Continue the piece on managing a team from the point where it stops.
** begin Source document **
6. Positive motivation.
Motivation contrary to the feedback is about the future. And the brighter the future is the more people are willing to sacrifice to get there. Marketing professionals will always tell you to demonstrate why your product is better, not why your competitors are worse. Same applies when you “sell” your idea to the team. Be as vivid and creative in your description as possible, but don’t lie. The team will follow you and every member will find his own reason for doing that. Apple advertising is a great example of positive motivation. They give you a positive example of what you can achieve having an iPhone and you will find several reasons why to stop eating and spend all you have on this shiny gadget.

7. Managing expectations.
People are not good at judging themselves. Look at “American Idol” auditions. All those folks truly believe they should be on the stage. Some even sing while riding on the bus or walking down the street. And it is a real torture to listen to. Project team faces the same challenge. Only a small percentage of folks tend to underestimate their abilities and impact on the project. But the vast majority believes that they are perfect and do all the work. It leads to huge unjustifiable expectations of their input recognition. It may be the end of the project or just a milestone. It is always better to set expectations slightly lower and exceed them rather than set too high and miss.

Now let’s focus on the most common mistakes (DON’Ts):


1. Don’t change goals frequently.
Goals are strategic and strategy does not fluctuate every hour. Too many changes demonstrate your incompetence. Write them down for yourself, come back to it in a day (at least), think what you had missed, and share it with others only after that.

2. Don’t micromanage.
Micromanagement is very helpful for training and education, but is unacceptable for daily operations. There are many ways to achieve the same (or even better) results and your ways are not always the best. You double the amount of time spent for each task when micromanaging (counting time for both of you). Want to do everything your way? Do it yourself! Leave room for error and creativity for other people.

3. Don’t underestimate the efforts.
Never dictate your team how long you think the task should take. Listen to their opinion and rational behind it first. You may challenge it after that based on your understanding of the problem, but not before. Look at this from the team member side. Nothing frustrates more when your boss thinks this is a 15-minute task and you have to work the whole night to complete. You’re “killing” yourself for nothing – your boss will never recognize your efforts because he does not think there are any.

4. Don’t assume that the work stops when you leave the office.
Or starts when you walk in. Many good things happen while you were out. Team was in the middle of something when you came back from the golf course. Get to your office, try to understand what’s going on and do not demand instantaneous ad-hoc status reports.

5. Don’t delegate a role without the authority.
It is a guaranteed failure. If you let your group leaders define bonuses for their subordinates, then you should not discuss individual bonuses with each and every team member. Send them back to their group leader with all the complaints and have a meeting with him to go over the issue later. You have to support delegated decisions, not override them all the time. Otherwise you will continue doing everything yourself.

6. Don’t trust external sources more than your team.
** end Source document **
** begin Information provided **
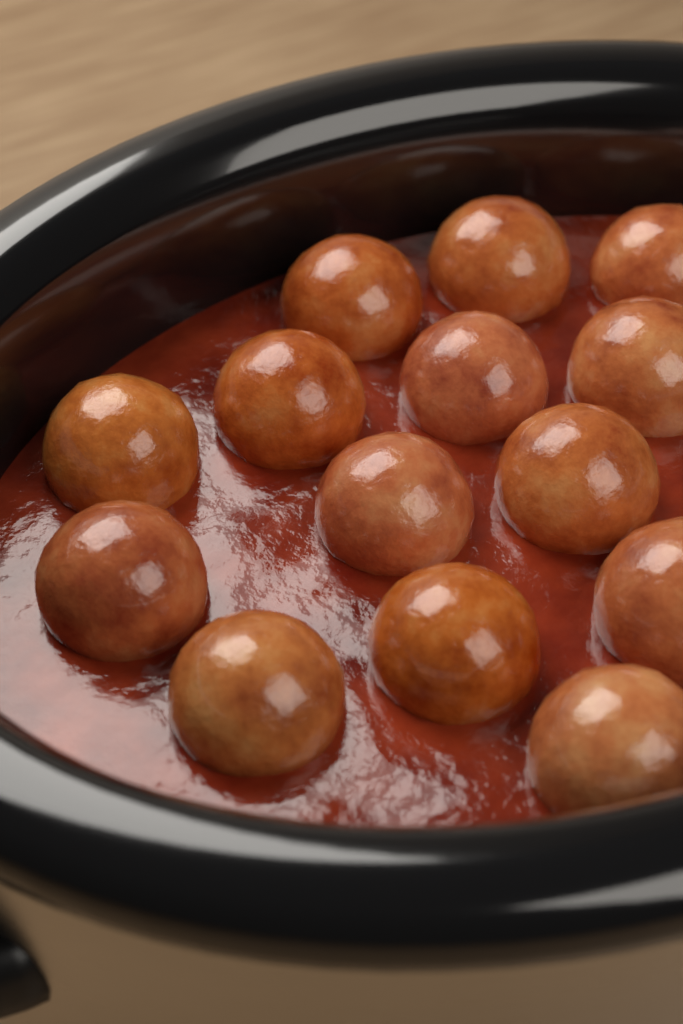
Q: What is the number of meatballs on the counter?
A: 14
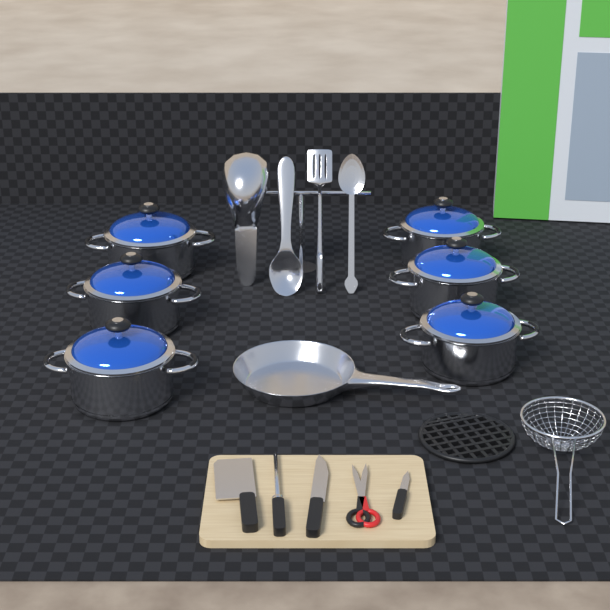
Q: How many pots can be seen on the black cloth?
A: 6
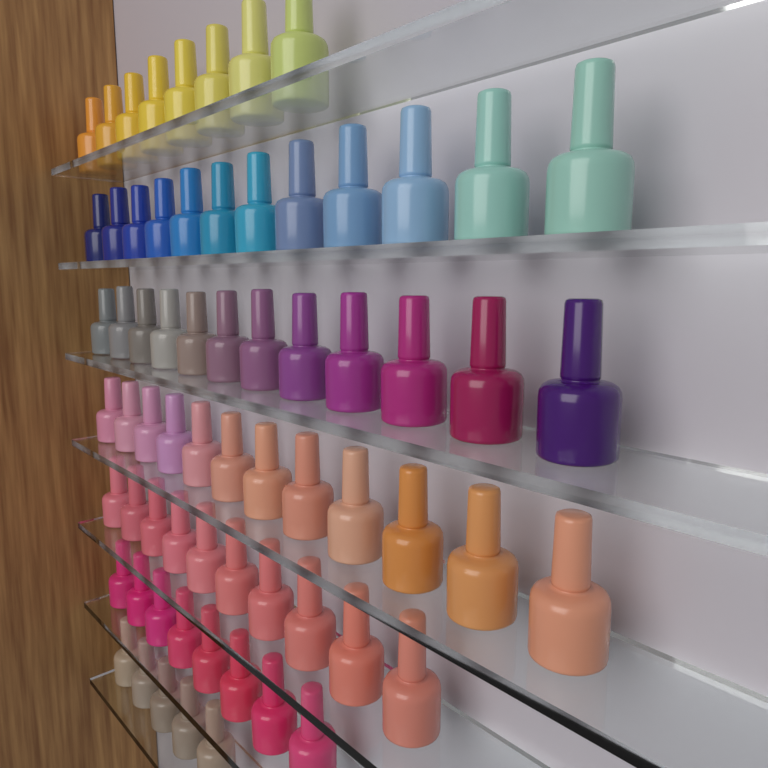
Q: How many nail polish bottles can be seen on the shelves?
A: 67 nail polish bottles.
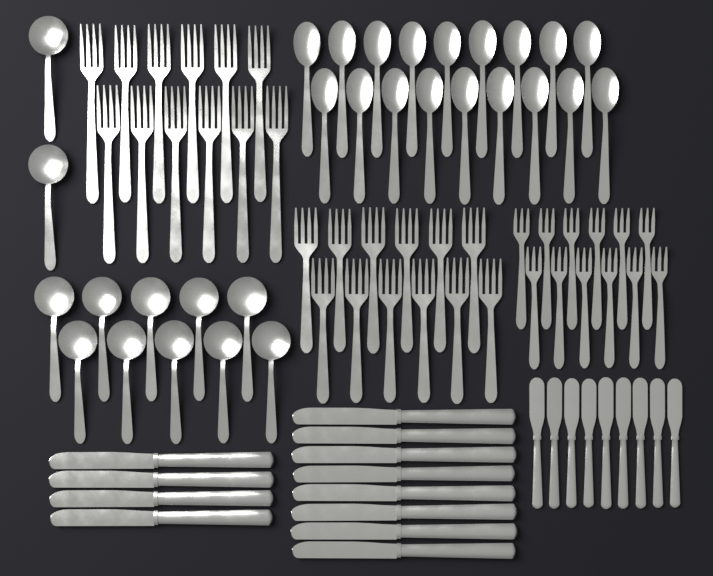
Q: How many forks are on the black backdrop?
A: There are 36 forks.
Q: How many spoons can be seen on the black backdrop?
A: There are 30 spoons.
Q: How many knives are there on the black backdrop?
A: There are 21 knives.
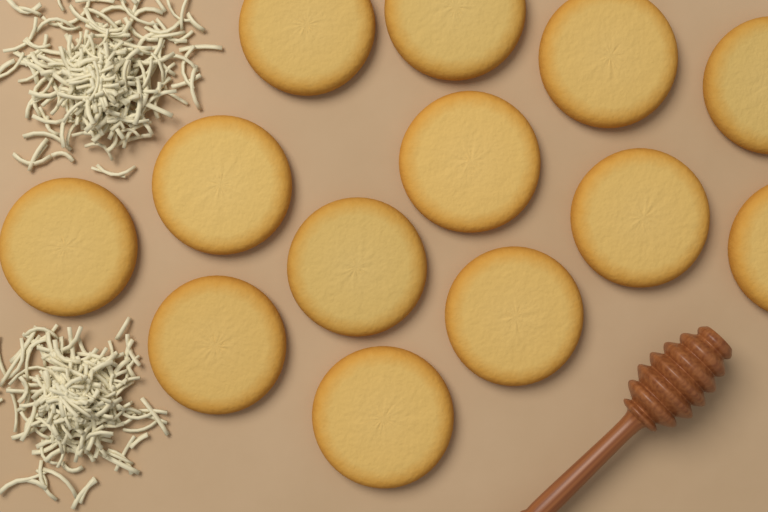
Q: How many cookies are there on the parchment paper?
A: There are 13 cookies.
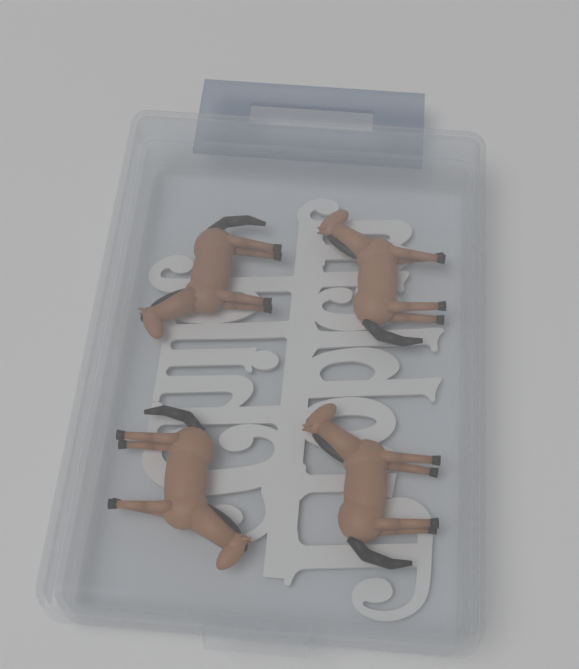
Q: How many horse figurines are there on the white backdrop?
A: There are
** end Information provided **
:: Solved exercise ::
External source may have great ideas but only the team understands how to use them for the project. Team may be conservative, but it does not make it wrong. External source is just yet another information feed, not a replacement for the team’s expertise. The grass is NOT always greener on the other side.

7. Don’t declare the state of emergency daily.
Most the events can be predicted and addressed in the systematic way. Many “emergencies” can wait until the next business day or more. Keep some reserves for the real crisis; otherwise your team will have no capacity to step in when it is really necessary. And remember that your lack of planning does not constitute an emergency for others.

8. Don’t assume people know what you know.
Let’s say you were negotiating a new deal for a few days and have to leave early from the today’s call. It is a very bad idea to pull someone in at the last minute and tell him: “I have to go, continue negotiations and call me later with the update”. This person does not know the context, feels stupid and can do absolutely nothing useful in this situation.

9. Don’t expect people will do more every day.
People can get better and better under some pressure, but there is a limit. It is hard to expect much more once they reach top performance. It works somewhat like metal fatigue. Metal breaks, people quit. You think you’re such a great manager forcing everyone to work way beyond their capacity? No, you are the biggest looser. Now you have to find and train a replacement, and the new person will get to comparable performance levels in only 6-12 months!

10. Don’t rely on multitasking.
Most people can work on one task at a time. Switching to another task takes time (person has to get into context first). I saw cases when performance went down 30-40% when two tasks are executed in parallel by one person. Results are not that bad, when both tasks are similar in nature, but be ready to give up at least 1/5 of person’s performance. Your “quick” phone call or a surprise visit to someone’s cubicle has the same impact on person’s performance – you pulled him away from the task and now he has to spend some time to get back to it.

11. Don’t’ send actionable emails late at night expecting everyone to read it next morning.
People use smart phones and they see it the minute you click send. Use Delayed Delivery option in the mail system to schedule morning delivery. Give your team a break and a chance to have some private life.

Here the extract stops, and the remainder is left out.